Both before and, amazingly, in these mere few days after the conference, one keeps encountering voices from the Arab left publicly dismissive of the green movement and, in the most recent instance, dismissive of concerns raised yesterday by Sec. Clinton that Iran is becoming a military dictatorship in the hands of the Revolutionary Guards and the basij volunteer thugs. Yet the same idea, this fear and belief, is precisely what is animating the green movement and its supporters in the United States. For example, Arjomand's entire analysis of the present political scene in Iran is predicated on the understanding that these are the forces that dominate the Iranian government, perpetrated the election fraud (a fact denied by way too many people in the Arab left), and now constitute the epicenter of power in Iran waving aside any claims by critics of the regime internal or external to the system. It is they who rigged the election (in Arjomand's insightful analysis, a smart move by Ahmadinejad since it was the only way for him to stay in office, but a big mistake for Khamenei who created a crisis that could have been avoided by allowing a reformist candidate into office), beat and kill protesters in the street, torture dissidents, repress free speech and assembly and stage elaborate, bizarre show trials. That this regime has all the elements of not only a military dictatorship, but a fascist one at that, seemed, at the Rutgers conference, beyond reasonable debate, and so it is. Denying or dismissing these obvious facts in vain hope that the Iranian regime is actually interested in confronting Israel or ridiculous fear that the opposition represents a "Western conspiracy" funded by "Saudi money" or some such tomfoolery is simply unconscionable.

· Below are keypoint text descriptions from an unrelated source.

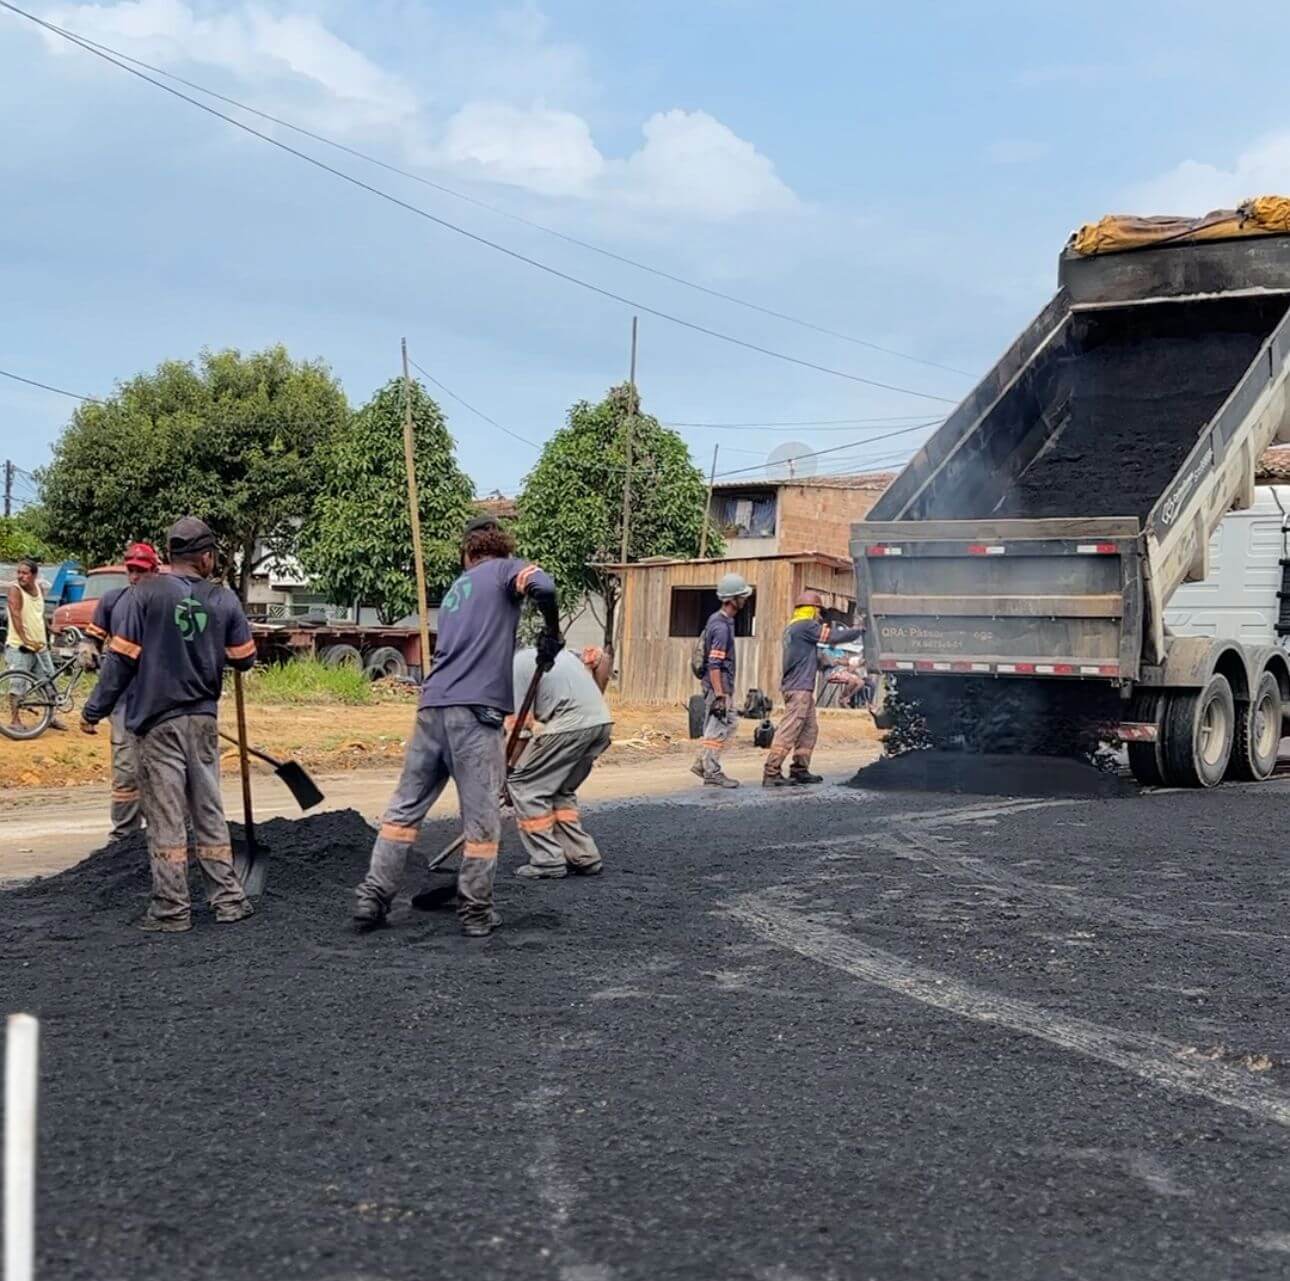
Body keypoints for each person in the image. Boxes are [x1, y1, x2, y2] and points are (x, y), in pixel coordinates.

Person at [353, 517, 561, 938]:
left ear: (467, 551)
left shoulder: (456, 589)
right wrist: (551, 632)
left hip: (432, 707)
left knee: (404, 809)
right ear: (500, 547)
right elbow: (546, 587)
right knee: (482, 818)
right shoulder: (506, 569)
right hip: (475, 711)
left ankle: (372, 895)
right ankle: (476, 911)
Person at [80, 518, 257, 933]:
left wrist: (94, 710)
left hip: (158, 724)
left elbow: (120, 660)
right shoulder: (223, 598)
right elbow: (245, 656)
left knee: (166, 818)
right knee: (209, 811)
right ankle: (229, 901)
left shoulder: (144, 595)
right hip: (203, 722)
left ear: (172, 555)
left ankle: (171, 911)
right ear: (206, 556)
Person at [507, 644, 614, 879]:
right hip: (601, 723)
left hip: (569, 726)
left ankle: (547, 860)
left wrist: (509, 774)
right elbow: (603, 659)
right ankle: (583, 856)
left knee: (525, 787)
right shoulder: (562, 655)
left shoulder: (515, 667)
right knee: (560, 789)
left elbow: (520, 728)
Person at [79, 542, 160, 842]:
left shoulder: (164, 606)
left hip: (160, 701)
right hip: (125, 701)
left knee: (163, 770)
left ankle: (164, 835)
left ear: (154, 570)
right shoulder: (113, 601)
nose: (136, 576)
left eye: (142, 570)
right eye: (131, 570)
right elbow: (94, 638)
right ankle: (124, 838)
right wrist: (87, 649)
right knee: (126, 769)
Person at [764, 592, 865, 787]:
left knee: (809, 729)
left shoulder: (793, 629)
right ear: (812, 609)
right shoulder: (805, 626)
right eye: (818, 611)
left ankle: (800, 770)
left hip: (800, 688)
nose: (820, 617)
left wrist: (840, 663)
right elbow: (833, 637)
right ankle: (771, 772)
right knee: (790, 729)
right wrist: (859, 631)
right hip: (799, 688)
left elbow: (817, 657)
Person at [691, 572, 753, 789]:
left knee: (730, 723)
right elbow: (714, 664)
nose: (745, 600)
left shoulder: (722, 622)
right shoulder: (720, 626)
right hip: (718, 687)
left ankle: (703, 763)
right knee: (716, 728)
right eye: (742, 596)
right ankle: (711, 772)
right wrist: (719, 695)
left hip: (721, 687)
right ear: (732, 599)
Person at [5, 557, 67, 731]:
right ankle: (15, 720)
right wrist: (25, 640)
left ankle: (51, 717)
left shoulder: (39, 589)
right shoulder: (15, 590)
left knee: (48, 680)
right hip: (20, 646)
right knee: (18, 684)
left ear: (34, 575)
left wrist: (50, 629)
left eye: (24, 573)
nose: (20, 576)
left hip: (40, 645)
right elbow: (16, 615)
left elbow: (38, 614)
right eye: (19, 573)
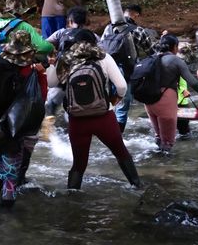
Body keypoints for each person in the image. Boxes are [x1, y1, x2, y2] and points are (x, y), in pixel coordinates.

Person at [56, 29, 141, 190]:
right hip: (103, 116)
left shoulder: (66, 59)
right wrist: (116, 99)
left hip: (77, 119)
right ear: (94, 43)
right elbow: (122, 86)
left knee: (79, 163)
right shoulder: (103, 57)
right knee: (121, 153)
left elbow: (52, 82)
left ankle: (72, 198)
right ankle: (137, 186)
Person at [0, 30, 47, 207]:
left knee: (1, 165)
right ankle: (6, 211)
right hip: (12, 128)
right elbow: (39, 100)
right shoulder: (32, 73)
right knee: (11, 172)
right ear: (29, 53)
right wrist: (41, 75)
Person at [146, 34, 198, 153]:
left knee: (159, 136)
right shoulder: (175, 60)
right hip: (167, 102)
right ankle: (168, 168)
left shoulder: (152, 58)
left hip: (149, 102)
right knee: (168, 141)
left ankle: (156, 161)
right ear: (175, 47)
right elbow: (193, 82)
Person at [101, 4, 156, 132]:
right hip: (127, 71)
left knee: (108, 102)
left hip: (107, 70)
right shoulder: (138, 30)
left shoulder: (108, 28)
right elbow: (151, 52)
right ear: (135, 14)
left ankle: (106, 131)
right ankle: (118, 136)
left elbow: (102, 48)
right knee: (122, 106)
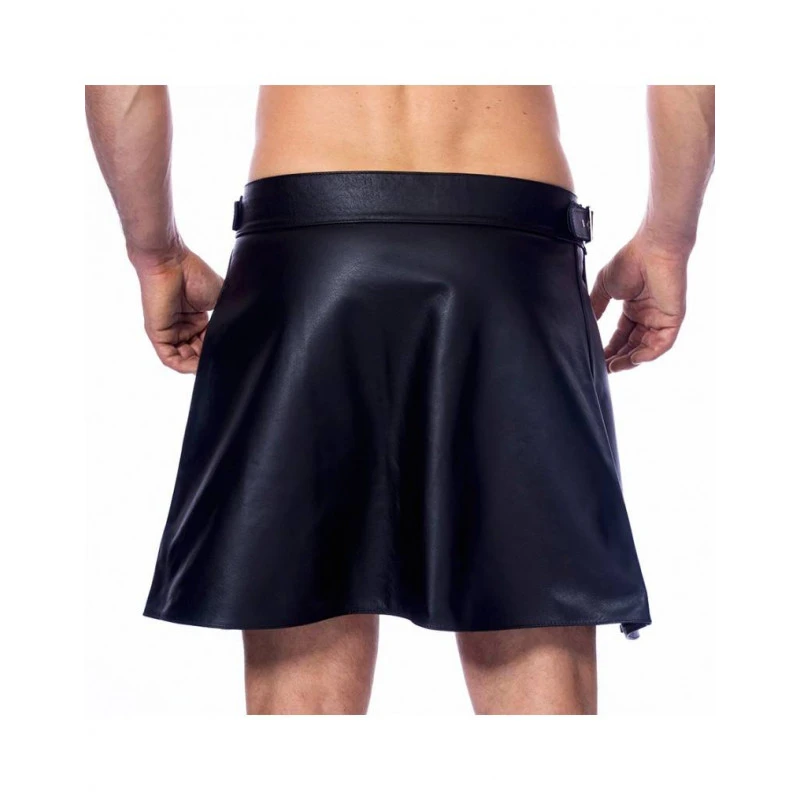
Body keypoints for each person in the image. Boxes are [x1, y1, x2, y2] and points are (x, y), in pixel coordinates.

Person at [85, 85, 715, 715]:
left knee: (301, 682)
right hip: (508, 253)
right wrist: (667, 241)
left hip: (306, 251)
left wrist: (156, 254)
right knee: (537, 631)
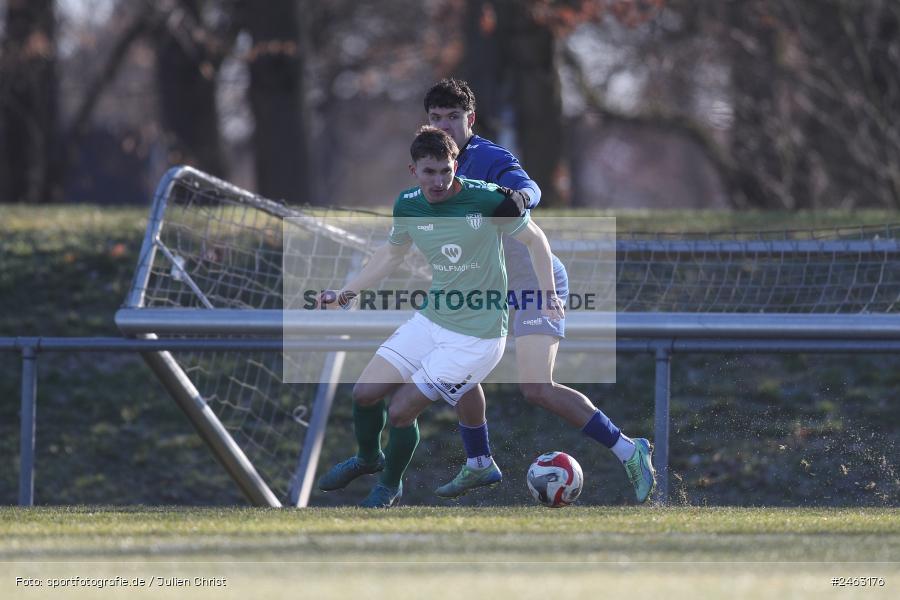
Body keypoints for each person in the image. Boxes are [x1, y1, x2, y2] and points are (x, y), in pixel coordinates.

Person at [423, 78, 657, 503]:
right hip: (486, 291)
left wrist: (520, 198)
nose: (445, 126)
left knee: (536, 388)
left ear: (469, 119)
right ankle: (479, 463)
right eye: (436, 118)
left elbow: (529, 186)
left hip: (533, 282)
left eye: (453, 118)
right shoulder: (433, 166)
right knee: (452, 369)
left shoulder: (487, 156)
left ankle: (629, 450)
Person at [316, 125, 563, 507]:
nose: (438, 181)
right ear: (413, 170)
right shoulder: (408, 204)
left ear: (456, 166)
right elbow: (390, 254)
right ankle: (369, 459)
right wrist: (346, 293)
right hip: (432, 320)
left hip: (477, 337)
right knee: (364, 394)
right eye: (429, 172)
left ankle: (390, 485)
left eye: (445, 171)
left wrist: (548, 294)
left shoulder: (487, 200)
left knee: (399, 411)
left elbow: (537, 240)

Obviously, there are significant segments of the Arab left that don't fall into this trap, and they deserve credit. But far too much does. But we not only have to stop thinking about international relations in this narrow, ungenerous, narcissistic and solipsistic way, the real corrective begins much closer to home. The Arab left, and Arabs in general for that matter, have to learn to agree to disagree, to be open to debate and conversation, not to rush to judge the motivations and characters of people saying things we don't agree with or that we don't understand. We have to learn the crucial difference between challenging people's ideas, even harshly, (perfectly okay) and challenging people's motivations or personalities (unnecessary and counterproductive). Very often we treat these two very distinct behaviors as if they were synonymous, being annoyed by the first when in fact we need much more of it, and turning a blind eye to the second although it's doing incalculable damage to our Arab-American conversation. We have to stop shunning each other, and even more importantly launching preposterous and dangerous accusations, above all labels of traitor, collaborator, Arab Zionist, or, for that matter, terrorist. From my experience at Rutgers at the weekend, the Iranians of the green movement and their supporters in the Iranian American left have a lot to teach us and we'd better start learning fast.